PASSAGE FOR REVIEW Block Start

1203 art2 Photo by: Kyoko Brown

Women create

Event to raise funds for home birth advocacy group

By Michel Cicero 12/03/2009

It doesn’t really get warmer and fuzzier than newborn babies in swaddling clothes, but childbirth — how to birth, where to birth and who will deliver — is a contentious subject rife with controversy. In her documentary film The Business of Being Born, actress Rikki Lake advocates home birthing, much to the chagrin of the American Medical Association, which publicly scolded her for doing so.

It’s not that Lake and other proponents of midwifery and home birthing are against hospital delivery, it’s just that they like having options and they think all women should at least be informed about those options — women, after all, have been giving birth for a pretty long time and their bodies are designed to do so. Home birth proponents believe that while advances in medicine have done much to make birth safe and comfortable for mother and baby, somewhere along the line, the needs of the mother became partially eclipsed by the bottom line.

Sunrise Birthing Center in Ventura will hold a holiday boutique this weekend to celebrate the female gender’s unique ability to create and also to benefit the Birth Action Coalition (BAC), a local birthing advocacy group.

Sunrise owner Karni Seymour Brown, a midwife for 30 years, is concerned by the increase in Caesarean sections performed somewhat routinely in hospitals and would like women to know that while the hospital environment can play a crucial role in a woman’s overall birth experience, it’s not the only way.

One of the issues in the birthing debate that’s top of mind for BAC et al. is vaginal birth after Caesarean, or VBAC.

For the better part of two years, Ventura County hospitals, save for two doctors at Los Robles Medical Center, have refused to perform VBACS, claiming that they’re unsafe. But midwives have had success with VBACS, especially in the United Kingdom where midwifery and home birthing are much more the norm than in the United States.

The idea that giving birth is dangerous business is just one of many misconceptions that contribute to confusion about the midwifery and home birth option. According to Brown, “statistically, it’s been proven, with good experienced care-providers that it’s just as safe. We do the same clinical assessment, evaluation and testing that an OB/GYN does.

We work in conjunction with them.” Midwives, she says, attend birth very prepared and fully supplied with IV therapy, drugs for hemorrhaging if needed, Dopplers, etc. “We’re not just there lighting candles and incense and wearing Birkenstocks.” she says. “That’s the myth.”

PASSAGE FOR REVIEW Block End

● WHAT THE EXERCISE ASKS
Transcribe the stretch of the home birth advocacy article from "Women create" through "for doing so.".

DATA FOR ANALYSIS Block Start

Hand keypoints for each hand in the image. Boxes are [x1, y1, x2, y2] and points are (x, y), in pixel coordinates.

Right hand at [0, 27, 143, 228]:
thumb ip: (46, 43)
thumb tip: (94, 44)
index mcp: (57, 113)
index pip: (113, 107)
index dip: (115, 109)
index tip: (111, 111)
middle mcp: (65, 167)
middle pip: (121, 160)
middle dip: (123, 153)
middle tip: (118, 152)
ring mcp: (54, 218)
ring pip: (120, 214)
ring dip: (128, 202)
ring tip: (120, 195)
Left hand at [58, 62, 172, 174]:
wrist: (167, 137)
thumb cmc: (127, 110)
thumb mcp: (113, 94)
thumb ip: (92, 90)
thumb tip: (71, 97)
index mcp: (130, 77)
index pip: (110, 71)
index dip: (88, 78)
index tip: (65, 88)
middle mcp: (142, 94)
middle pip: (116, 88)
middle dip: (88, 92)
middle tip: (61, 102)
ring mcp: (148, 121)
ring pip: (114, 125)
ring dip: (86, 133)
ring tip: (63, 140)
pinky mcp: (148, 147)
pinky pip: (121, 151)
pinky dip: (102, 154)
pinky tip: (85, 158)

DATA FOR ANALYSIS Block End
DATA FOR ANALYSIS Block Start

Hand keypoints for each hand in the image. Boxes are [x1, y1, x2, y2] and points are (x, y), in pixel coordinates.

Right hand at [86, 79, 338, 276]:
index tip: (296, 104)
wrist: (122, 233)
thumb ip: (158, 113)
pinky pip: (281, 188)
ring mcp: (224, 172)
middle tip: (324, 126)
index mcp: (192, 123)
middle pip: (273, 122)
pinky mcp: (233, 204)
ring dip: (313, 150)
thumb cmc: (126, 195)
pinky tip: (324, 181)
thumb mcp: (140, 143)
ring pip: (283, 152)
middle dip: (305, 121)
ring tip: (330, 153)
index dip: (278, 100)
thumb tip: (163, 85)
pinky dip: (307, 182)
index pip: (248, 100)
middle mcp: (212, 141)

DATA FOR ANALYSIS Block End

● PROBLEM SOLUTION
Women create

Event to raise funds for home birth advocacy group

By Michel Cicero 12/03/2009

It doesn’t really get warmer and fuzzier than newborn babies in swaddling clothes, but childbirth — how to birth, where to birth and who will deliver — is a contentious subject rife with controversy. In her documentary film The Business of Being Born, actress Rikki Lake advocates home birthing, much to the chagrin of the American Medical Association, which publicly scolded her for doing so.